Inglis was clearly reflected in her papers; she spent time campaigning to have
the Elsie Inglis Memorial Hospital listed as a historical building, creating an
Elsie Inglis Heritage Trail, and commissioning a plaque in her memory in Edinburgh’s
High Street.
I arrived
with a reasonably clear of how to approach the task, having been prepared by
lectures at university, but the practical work I’ve done over the last
fortnight has really helped me to see how an archivist catalogues a collection.

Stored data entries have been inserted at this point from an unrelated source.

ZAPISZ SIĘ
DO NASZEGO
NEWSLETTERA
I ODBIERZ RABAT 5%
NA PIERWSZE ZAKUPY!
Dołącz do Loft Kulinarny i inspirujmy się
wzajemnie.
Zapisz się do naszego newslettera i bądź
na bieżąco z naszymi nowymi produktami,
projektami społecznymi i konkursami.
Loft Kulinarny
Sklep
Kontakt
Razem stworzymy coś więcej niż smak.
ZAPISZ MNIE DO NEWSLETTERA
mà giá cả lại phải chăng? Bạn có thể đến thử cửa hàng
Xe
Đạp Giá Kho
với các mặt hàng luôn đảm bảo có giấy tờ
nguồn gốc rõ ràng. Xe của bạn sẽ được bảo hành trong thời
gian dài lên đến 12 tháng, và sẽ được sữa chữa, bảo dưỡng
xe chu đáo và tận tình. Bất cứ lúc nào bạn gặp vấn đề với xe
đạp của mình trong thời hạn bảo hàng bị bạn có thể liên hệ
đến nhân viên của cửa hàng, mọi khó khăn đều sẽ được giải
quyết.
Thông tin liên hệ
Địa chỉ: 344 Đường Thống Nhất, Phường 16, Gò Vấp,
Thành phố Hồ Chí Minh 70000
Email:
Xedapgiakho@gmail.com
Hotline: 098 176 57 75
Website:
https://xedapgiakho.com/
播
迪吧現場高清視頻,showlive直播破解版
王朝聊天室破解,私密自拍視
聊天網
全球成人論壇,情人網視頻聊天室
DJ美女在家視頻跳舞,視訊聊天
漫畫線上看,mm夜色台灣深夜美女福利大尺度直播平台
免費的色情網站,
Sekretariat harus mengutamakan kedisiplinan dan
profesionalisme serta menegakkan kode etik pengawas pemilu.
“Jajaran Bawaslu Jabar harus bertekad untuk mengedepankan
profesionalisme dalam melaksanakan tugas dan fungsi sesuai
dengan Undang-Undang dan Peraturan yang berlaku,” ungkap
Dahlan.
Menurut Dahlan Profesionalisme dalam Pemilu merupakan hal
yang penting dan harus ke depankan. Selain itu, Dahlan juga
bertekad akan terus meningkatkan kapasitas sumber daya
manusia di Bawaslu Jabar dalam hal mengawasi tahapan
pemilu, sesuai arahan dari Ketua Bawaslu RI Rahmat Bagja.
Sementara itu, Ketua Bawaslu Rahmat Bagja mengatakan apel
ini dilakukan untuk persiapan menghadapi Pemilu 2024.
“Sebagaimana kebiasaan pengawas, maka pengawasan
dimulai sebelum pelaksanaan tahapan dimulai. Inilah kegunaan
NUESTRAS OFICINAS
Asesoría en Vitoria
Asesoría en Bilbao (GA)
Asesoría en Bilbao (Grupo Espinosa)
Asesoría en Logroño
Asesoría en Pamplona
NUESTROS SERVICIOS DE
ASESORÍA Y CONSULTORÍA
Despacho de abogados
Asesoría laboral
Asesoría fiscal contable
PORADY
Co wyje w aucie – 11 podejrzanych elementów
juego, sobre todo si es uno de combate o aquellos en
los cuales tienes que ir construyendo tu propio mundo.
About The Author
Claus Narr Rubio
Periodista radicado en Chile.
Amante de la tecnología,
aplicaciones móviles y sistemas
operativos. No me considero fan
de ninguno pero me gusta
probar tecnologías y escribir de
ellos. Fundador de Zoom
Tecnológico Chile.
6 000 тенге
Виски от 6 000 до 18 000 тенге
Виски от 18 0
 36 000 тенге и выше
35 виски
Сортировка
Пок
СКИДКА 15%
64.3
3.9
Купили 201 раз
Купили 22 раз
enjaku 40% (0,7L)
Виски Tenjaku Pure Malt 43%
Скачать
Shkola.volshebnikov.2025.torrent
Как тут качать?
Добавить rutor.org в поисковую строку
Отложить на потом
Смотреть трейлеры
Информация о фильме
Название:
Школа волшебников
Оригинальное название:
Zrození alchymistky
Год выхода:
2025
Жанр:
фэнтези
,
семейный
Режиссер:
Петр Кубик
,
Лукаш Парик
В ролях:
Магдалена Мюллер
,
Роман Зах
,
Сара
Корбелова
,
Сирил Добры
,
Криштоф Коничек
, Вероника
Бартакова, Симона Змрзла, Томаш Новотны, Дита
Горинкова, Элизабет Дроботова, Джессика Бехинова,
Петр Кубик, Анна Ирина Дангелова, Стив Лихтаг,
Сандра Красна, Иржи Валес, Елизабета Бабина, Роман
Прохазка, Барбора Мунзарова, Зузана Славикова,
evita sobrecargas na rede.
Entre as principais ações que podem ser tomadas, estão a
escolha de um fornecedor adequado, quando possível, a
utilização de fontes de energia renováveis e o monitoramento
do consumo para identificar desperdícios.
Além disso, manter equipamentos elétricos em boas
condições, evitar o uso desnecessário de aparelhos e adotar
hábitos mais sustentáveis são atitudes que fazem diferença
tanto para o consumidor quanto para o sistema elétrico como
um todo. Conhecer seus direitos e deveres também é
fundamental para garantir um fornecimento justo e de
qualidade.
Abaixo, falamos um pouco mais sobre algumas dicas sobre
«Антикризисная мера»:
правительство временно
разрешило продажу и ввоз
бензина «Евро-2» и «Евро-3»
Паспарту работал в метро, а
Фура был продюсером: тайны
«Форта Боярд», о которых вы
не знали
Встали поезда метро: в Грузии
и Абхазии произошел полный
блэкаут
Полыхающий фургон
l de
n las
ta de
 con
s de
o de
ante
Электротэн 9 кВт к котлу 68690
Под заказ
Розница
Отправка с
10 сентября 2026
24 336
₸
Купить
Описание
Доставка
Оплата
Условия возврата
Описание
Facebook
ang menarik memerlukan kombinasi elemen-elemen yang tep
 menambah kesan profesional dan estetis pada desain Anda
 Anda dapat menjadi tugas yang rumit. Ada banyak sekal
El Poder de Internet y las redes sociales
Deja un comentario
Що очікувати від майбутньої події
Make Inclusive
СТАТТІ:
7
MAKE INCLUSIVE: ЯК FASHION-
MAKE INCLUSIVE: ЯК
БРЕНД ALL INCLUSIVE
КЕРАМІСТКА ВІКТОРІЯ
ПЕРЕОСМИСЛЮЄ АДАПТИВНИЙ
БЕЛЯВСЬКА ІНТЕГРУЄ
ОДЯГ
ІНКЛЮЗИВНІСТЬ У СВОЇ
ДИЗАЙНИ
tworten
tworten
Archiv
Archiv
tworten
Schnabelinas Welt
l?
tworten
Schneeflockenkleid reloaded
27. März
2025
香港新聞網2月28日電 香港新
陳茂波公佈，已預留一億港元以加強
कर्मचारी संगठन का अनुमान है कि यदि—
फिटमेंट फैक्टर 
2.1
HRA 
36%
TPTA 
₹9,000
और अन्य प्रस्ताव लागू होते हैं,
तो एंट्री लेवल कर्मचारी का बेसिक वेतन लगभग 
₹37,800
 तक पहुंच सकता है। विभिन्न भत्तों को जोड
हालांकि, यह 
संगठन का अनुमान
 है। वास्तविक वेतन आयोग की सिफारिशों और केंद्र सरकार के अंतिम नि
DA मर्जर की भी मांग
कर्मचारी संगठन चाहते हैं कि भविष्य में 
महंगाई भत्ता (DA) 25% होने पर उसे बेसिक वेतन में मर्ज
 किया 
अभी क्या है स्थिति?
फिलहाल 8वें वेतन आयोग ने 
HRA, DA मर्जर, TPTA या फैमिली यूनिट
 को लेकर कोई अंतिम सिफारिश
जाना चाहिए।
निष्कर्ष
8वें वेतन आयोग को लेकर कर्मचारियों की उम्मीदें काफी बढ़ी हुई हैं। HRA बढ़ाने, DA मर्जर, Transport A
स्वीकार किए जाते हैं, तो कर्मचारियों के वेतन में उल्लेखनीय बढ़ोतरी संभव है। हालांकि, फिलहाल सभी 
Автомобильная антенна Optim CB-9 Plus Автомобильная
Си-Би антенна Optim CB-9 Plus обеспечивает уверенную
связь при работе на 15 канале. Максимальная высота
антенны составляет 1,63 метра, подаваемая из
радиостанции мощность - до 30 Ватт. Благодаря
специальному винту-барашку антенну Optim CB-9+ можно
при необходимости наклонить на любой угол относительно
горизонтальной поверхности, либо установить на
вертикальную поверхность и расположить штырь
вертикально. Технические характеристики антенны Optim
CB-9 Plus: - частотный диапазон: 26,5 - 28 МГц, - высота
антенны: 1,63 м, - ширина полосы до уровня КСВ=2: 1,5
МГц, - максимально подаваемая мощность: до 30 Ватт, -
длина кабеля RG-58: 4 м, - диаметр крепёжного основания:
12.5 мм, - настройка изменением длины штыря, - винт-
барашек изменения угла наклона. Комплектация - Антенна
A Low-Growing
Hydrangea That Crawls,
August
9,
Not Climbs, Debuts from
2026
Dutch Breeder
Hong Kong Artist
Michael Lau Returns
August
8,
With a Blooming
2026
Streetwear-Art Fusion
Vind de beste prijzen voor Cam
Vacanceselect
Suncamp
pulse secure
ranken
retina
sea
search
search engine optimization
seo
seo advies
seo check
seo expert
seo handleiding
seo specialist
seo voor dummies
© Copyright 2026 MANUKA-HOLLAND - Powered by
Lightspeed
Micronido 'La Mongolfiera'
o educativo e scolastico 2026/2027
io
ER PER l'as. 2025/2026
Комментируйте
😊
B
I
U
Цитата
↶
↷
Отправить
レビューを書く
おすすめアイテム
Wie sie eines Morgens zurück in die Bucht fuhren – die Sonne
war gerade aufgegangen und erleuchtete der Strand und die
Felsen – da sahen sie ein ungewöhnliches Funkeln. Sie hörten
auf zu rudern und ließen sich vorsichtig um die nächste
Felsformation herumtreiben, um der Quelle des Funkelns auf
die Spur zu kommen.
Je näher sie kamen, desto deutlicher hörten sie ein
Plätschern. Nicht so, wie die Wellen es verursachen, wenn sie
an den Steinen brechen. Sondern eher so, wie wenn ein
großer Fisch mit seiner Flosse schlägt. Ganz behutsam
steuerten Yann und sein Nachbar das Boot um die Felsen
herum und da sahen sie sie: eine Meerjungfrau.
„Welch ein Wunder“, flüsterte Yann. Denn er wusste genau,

From the initial task of ‘box-listing’, making a note of what the collection
contains , to making decisions about how to arrange the collection and
recording that, to numbering the items in the collection and ‘re-housing’ them
in suitable containers, has been extremely helpful for me. In my last few days
I’m going to complete recording the details of the collection and finally make
a note of any items I’m going to dispose of, e.g. duplicates and unannotated
envelopes.
Learning the
cataloguing process has been interesting, but so has finding out about a part
of history that I previously only knew a little about. The challenges faced by
the early female medical graduates of the late 1800’s and early 1900’s and the
personal sacrifices they made to serve in the War have been fascinating to
discover.
Sharon working on Dr Shepherd's papers |
I’ve also
enjoyed being shown the Digital Imaging Unit and Conservation Suite and finding
out what happens there and how the work in those areas intersects with the
archives. It’s also been very useful to observe the day to day routines of an
archive office and the tea and cake breaks when I was beginning to feel a
little overwhelmed by the contents of my collection were very welcome!”